— BEGIN Supplied material —

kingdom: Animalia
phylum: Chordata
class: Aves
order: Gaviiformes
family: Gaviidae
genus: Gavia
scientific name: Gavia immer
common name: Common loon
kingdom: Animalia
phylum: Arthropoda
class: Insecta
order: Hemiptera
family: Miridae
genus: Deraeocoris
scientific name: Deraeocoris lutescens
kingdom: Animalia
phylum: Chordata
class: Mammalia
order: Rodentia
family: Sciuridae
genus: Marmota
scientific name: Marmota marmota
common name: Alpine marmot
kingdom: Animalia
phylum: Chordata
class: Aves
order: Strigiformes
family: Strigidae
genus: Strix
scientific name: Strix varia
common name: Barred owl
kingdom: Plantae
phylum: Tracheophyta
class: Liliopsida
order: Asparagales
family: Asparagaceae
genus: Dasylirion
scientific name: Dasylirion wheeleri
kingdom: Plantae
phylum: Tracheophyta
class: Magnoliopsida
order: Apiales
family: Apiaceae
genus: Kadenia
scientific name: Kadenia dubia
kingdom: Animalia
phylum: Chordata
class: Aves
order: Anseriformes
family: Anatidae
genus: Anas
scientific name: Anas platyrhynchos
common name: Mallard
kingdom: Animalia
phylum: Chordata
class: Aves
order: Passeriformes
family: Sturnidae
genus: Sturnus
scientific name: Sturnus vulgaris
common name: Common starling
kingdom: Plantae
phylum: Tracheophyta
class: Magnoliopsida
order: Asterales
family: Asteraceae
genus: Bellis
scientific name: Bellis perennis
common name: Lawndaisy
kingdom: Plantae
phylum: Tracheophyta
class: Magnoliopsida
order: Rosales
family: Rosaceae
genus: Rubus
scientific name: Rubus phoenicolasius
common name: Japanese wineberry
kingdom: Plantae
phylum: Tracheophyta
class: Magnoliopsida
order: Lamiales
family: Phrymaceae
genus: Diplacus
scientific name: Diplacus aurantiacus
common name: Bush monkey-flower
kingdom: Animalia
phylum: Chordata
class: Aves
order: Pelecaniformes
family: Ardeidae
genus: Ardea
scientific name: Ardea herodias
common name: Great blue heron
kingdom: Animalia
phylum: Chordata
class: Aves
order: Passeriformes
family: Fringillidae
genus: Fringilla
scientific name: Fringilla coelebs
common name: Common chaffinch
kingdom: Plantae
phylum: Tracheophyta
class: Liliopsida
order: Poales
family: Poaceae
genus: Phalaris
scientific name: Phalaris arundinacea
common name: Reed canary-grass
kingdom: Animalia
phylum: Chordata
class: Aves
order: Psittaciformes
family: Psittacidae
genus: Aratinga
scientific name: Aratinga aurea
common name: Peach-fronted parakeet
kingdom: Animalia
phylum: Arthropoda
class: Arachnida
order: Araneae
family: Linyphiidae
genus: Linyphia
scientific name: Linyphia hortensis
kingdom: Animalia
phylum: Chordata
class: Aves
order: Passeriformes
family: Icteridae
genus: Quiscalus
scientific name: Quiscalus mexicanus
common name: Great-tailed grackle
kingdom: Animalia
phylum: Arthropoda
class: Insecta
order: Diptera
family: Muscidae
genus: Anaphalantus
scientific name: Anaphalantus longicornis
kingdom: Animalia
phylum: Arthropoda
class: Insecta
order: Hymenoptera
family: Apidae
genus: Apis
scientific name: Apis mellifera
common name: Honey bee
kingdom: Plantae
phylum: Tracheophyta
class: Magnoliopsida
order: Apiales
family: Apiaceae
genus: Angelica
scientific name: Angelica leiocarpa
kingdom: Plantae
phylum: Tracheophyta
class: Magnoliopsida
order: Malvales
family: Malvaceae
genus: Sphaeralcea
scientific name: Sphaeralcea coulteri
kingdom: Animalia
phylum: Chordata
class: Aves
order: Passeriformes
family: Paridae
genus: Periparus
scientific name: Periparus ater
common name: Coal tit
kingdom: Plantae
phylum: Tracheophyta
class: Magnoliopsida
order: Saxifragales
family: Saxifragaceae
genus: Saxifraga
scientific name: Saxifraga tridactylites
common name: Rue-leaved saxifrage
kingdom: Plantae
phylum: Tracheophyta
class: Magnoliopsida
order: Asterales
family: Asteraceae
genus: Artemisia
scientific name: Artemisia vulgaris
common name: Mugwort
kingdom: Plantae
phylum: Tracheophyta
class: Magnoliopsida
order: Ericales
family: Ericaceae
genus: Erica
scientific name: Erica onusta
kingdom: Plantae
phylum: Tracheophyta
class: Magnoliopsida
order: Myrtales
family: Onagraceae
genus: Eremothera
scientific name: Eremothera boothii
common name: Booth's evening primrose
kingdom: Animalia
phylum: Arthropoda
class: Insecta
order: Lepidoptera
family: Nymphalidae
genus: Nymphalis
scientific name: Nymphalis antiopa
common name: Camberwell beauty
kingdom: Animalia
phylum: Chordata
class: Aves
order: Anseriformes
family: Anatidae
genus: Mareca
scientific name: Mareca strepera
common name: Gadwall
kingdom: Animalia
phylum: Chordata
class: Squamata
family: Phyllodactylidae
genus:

— END Supplied material —

▶ [What you will do]: Write out, word for word, the stretch of lines from the first one through the one containing "common name: Barred owl", including both of those lines.

▶ [Result below]:
kingdom: Animalia
phylum: Chordata
class: Aves
order: Gaviiformes
family: Gaviidae
genus: Gavia
scientific name: Gavia immer
common name: Common loon
kingdom: Animalia
phylum: Arthropoda
class: Insecta
order: Hemiptera
family: Miridae
genus: Deraeocoris
scientific name: Deraeocoris lutescens
kingdom: Animalia
phylum: Chordata
class: Mammalia
order: Rodentia
family: Sciuridae
genus: Marmota
scientific name: Marmota marmota
common name: Alpine marmot
kingdom: Animalia
phylum: Chordata
class: Aves
order: Strigiformes
family: Strigidae
genus: Strix
scientific name: Strix varia
common name: Barred owl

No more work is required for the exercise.